We wouldn’t give anything away, and we had to be very controlled in everything we did. Plus we would then have our green sweeties and medicine at bedtime, so we had to not give the game away. But it was war. Every day was war, and we had to do whatever we could to stay alive. It was our little secret and something that made us feel better just for a while. However, worse treatment was always just around the corner.

It was a wonderful relief to start going out of the house to school a few times a week when I was around five. From the start Barbara never let me go every day; it was maybe two or three times a week, while William attended the local primary school. We walked with Topsy the poodle, and Barbara would whack us and push us all the way. She strode along very quickly in her brown duffle coat and we trotted after her. She would push and kick the poor dog, yanking and shoving it in all directions, swearing all the time, which made me upset.

But I absolutely loved school right from the start. There were bright colours and things to play with.
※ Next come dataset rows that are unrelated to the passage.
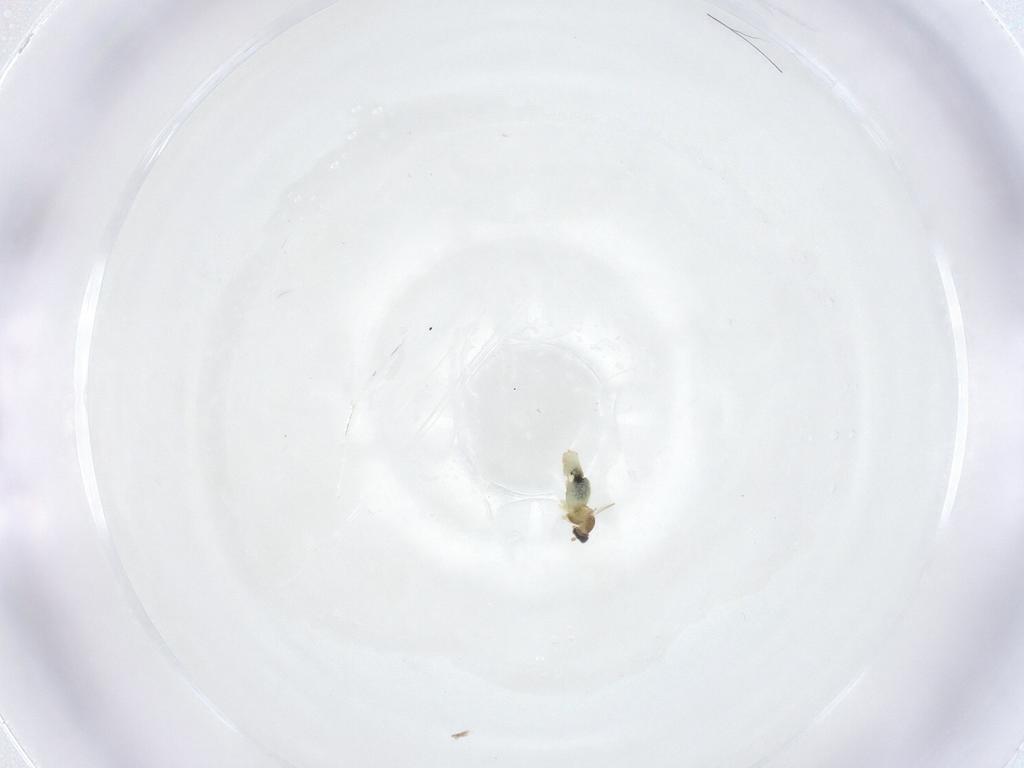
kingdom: Animalia
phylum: Arthropoda
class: Insecta
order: Diptera
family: Cecidomyiidae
The teachers didn’t shout or hit us and every day I got a small bottle of milk, which was rich and creamy and wonderful. There was lunch, too: little carrot sticks and celery, bread and cheese. Also biscuits, fruit and cake – even orange squash. I thought I had gone to heaven. Most of all I loved colouring in. I sat next to a girl who had big teeth and brown plaits, and we coloured in together. I liked colouring outside the lines, which she thought was funny. We laughed. I didn’t usually laugh, and I began to get a new, odd, feeling: I was happy.

I had a lovely teacher, Miss Nickerson, who would give me a big piece of paper and set me up with paints and a jam jar of water and brushes. She had blonde curls and a warm smile and would put an old shirt on me, buttoned at the back, and roll up the sleeves. She would clip my hair back and say, warmly, ‘Paint, Louise. Go on.’ And I would take my brush and dip it in the most fantastic colours: red, blue, green, yellow.